Segment Start: Input data

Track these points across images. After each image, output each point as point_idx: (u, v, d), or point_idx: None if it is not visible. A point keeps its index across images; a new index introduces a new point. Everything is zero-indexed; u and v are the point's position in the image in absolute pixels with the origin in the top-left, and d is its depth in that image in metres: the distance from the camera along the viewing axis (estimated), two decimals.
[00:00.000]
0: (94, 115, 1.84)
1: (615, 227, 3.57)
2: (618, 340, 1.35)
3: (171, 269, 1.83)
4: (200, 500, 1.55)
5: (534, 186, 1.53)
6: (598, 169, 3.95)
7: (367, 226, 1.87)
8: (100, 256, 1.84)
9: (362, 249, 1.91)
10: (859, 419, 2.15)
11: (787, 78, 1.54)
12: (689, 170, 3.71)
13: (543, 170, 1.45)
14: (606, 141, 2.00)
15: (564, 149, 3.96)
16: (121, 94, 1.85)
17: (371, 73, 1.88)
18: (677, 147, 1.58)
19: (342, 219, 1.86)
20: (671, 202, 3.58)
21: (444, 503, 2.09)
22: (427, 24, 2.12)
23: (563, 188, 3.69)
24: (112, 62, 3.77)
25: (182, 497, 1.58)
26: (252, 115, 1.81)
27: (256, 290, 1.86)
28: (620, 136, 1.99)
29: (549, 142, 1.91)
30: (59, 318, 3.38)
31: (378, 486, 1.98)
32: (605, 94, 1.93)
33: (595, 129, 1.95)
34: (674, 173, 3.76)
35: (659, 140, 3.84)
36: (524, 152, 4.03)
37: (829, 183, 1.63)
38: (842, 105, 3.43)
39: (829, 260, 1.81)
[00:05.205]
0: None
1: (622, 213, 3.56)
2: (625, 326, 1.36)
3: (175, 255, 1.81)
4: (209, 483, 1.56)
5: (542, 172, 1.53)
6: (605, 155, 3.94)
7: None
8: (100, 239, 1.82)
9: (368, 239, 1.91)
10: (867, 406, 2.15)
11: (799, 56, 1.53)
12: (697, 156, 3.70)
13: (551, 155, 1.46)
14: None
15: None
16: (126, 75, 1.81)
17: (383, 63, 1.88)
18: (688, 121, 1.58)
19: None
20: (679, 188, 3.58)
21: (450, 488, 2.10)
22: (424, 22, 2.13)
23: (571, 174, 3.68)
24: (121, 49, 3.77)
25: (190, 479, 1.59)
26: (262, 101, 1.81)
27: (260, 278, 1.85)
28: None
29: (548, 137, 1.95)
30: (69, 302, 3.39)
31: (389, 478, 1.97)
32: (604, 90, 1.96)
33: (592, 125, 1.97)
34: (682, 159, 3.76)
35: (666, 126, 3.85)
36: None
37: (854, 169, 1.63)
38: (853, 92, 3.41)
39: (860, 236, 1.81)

Segment End: Input data

> _What you are asked to do_
Of the entries listed above, reproduce only the lines starting at the line containing "1: (615, 227, 3.57)" and ending at the line containing "33: (595, 129, 1.95)". Include both, exactly as they stand.

> _Completed task_
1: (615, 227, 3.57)
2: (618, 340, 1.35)
3: (171, 269, 1.83)
4: (200, 500, 1.55)
5: (534, 186, 1.53)
6: (598, 169, 3.95)
7: (367, 226, 1.87)
8: (100, 256, 1.84)
9: (362, 249, 1.91)
10: (859, 419, 2.15)
11: (787, 78, 1.54)
12: (689, 170, 3.71)
13: (543, 170, 1.45)
14: (606, 141, 2.00)
15: (564, 149, 3.96)
16: (121, 94, 1.85)
17: (371, 73, 1.88)
18: (677, 147, 1.58)
19: (342, 219, 1.86)
20: (671, 202, 3.58)
21: (444, 503, 2.09)
22: (427, 24, 2.12)
23: (563, 188, 3.69)
24: (112, 62, 3.77)
25: (182, 497, 1.58)
26: (252, 115, 1.81)
27: (256, 290, 1.86)
28: (620, 136, 1.99)
29: (549, 142, 1.91)
30: (59, 318, 3.38)
31: (378, 486, 1.98)
32: (605, 94, 1.93)
33: (595, 129, 1.95)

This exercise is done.